Mahkemece; taraflarca takip edilmeyen dosyanın 29/11/2018 tarihli celsede 6100 sayılı HMK"nın 150/1 maddesi uyarınca işlemden kaldırılmasına karar verildiği, yasal süresi içerisinde dosyanın yenilenmediği, dosyanın işlemden kaldırıldığı tarihten itibaren yasal 3 aylık sürenin geçtiği görülmekle, HMK"nın 150/5 maddesi uyarınca davanın açılmamış sayılmasına karar verilmiş; hüküm, davacı vekilince temyiz edilmiştir.
Dava, haksız düzenlenen su faturasının iptali ve yeni bir fatura düzenlenmesi istemine ilişkindir.
Tebligat Kanununun 21/2. ve Tebligat Kanunun Uygulanmasına Dair Yönetmeliğin 31. maddesinde “Gösterilen adres muhatabın adres kayıt sistemindeki adresi olup, muhatap o adreste hiç oturmamış veya o adresten sürekli olarak ayrılmış olsa dahi, tebliğ memuru tebliğ olunacak evrakı, o yerin muhtar veya ihtiyar heyeti azasından birine veyahut zabıta amir veya memurlarına imza karşılığında teslim eder ve tesellüm edenin adresini ihtiva eden ihbarnameyi gösterilen adresteki binanın kapısına yapıştırır. İhbarnamenin kapıya yapıştırıldığı tarih, tebliğ tarihi sayılır.” denilmektedir.
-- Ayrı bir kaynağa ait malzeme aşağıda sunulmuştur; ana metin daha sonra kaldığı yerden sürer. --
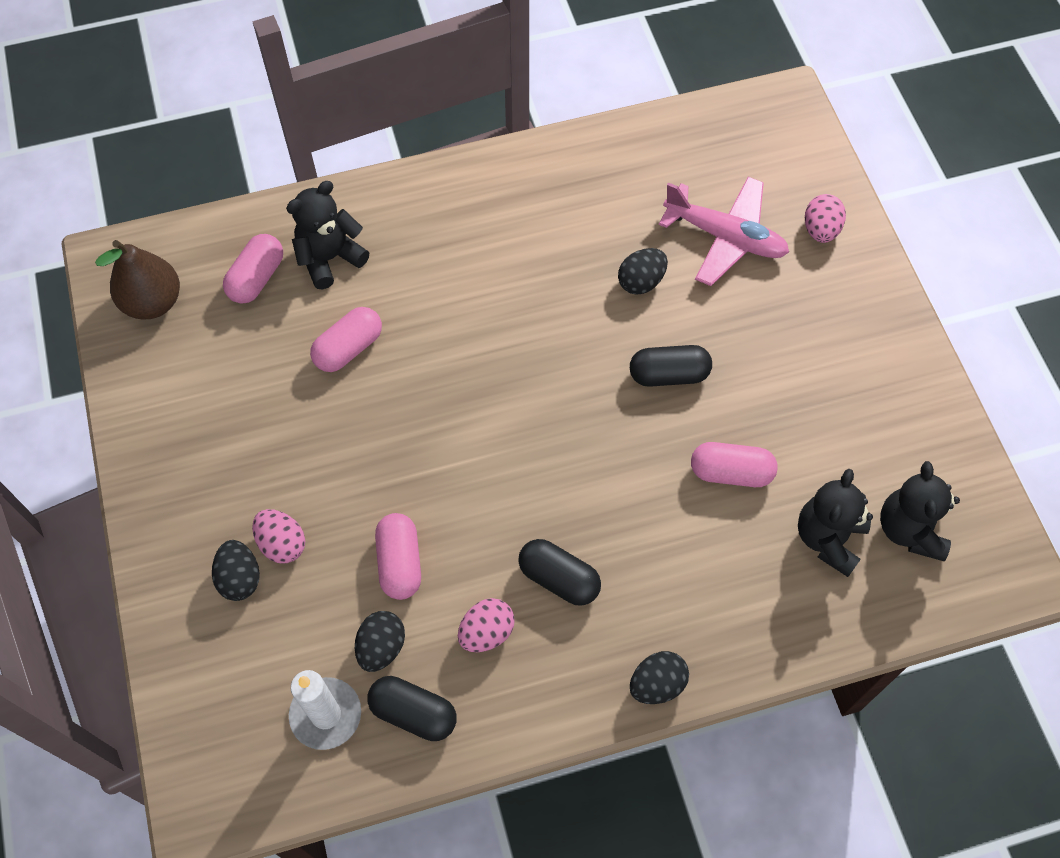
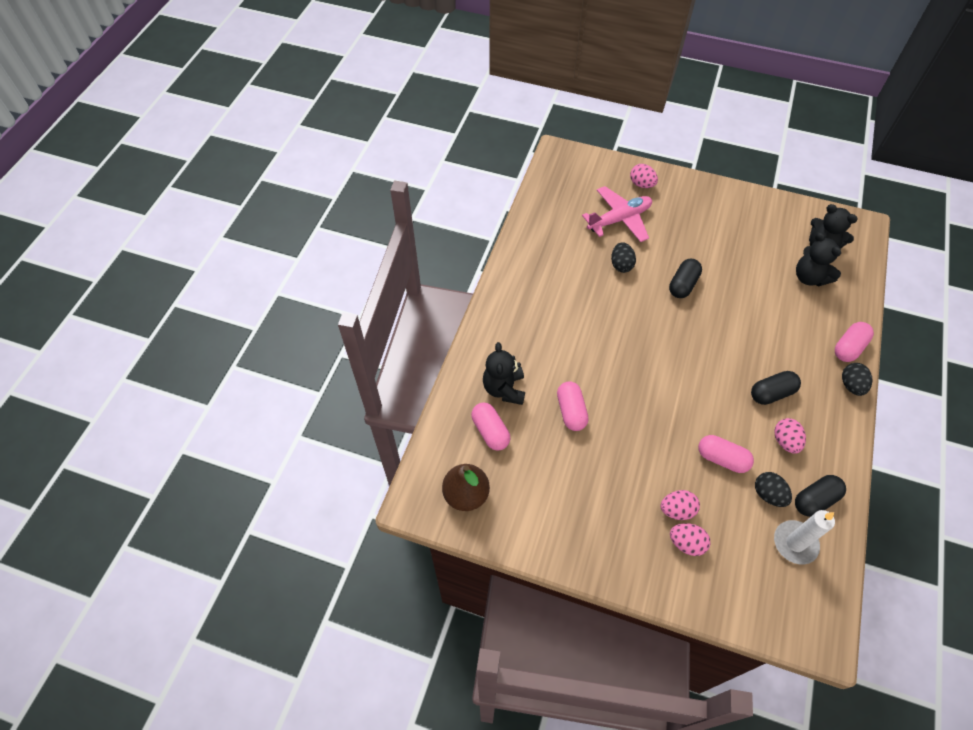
camera: 55 degrees left, 5 degrees down
(240, 578) = (686, 543): black egg -> pink egg
(731, 472) = (753, 292): pink capsule -> pink capsule (849, 348)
Somut olayda; yargıtay bozma ilamının davacıya Tebligat Kanununun 10. maddesinin 1. fıkrası uyarınca tebliğe çıkarıldığı ve tebligatın adresin kapalı olması sebebi ile iade döndüğü, aynı adresin mernis adresi de olması sebebi ile bu kez T.K. 21/2 maddesi gereği tebliğ edilmesine dair tebliğ şerhini içerir şekilde tebliğ edildiği, akabinde tensip zaptı ve duruşma gününün de aynı adrese doğrudan T.K. m 21/2 ye göre tebliğ edildiği ve tarafların duruşmada hazır olmaması neticesinde dosyanın işlemden kaldırıldığı, 3 ay içerisinde yenilenmemesi sebebi ile de davanın açılmamış sayılmasına karar verildiği görülmüştür. Dosya içerisinde davacının mernis adresinin değiştiği ancak değişikliğin hangi tarihte gerçekleştiğinin anlaşılamadığı; ayrıca, tebliğ evrakının muhtarlığa bırakıldığına dair ihtaratın kapıya yapıştırıldığına dair dosya içerisinde belge de bulunmadığı görülmüştür. Hal böyle olunca, T.K. m 21/2 ye göre yapılan tebligatın usulüne uygun yapılmadığı ve davacının hukuki dinlenilme hakkının ihlal edildiği anlaşılmaktadır. Bu sebeple, davacının adresinin değiştiği tarih yönünden araştırma yapılarak yeni mersis adresine kanun ve yönetmelik hükümlerine göre usulüne uygun tebligat yapılarak, sonucun dairesinde bir hüküm kurulması gerekirken, yanılgılı değerlendirme ve eksik inceleme ile yazılı şekilde davanın açılmamış sayılmasına karar verilmesi doğru görülmemiş, bozmayı gerektirmiştir.
SONUÇ: Yukarıda açıklanan nedenlerle hükmün HUMK.nun 428. maddesi gereğince davacı yararına BOZULMASINA, peşin alınan temyiz harcının istek halinde temyiz edene iadesine, 6100 sayılı HMK"nun Geçici Madde 3 atfıyla 1086 sayılı HUMK"nun 440. maddesi gereğince karar düzeltme yolu kapalı olmak üzere, 16.01.2020 gününde oy birliğiyle karar verildi.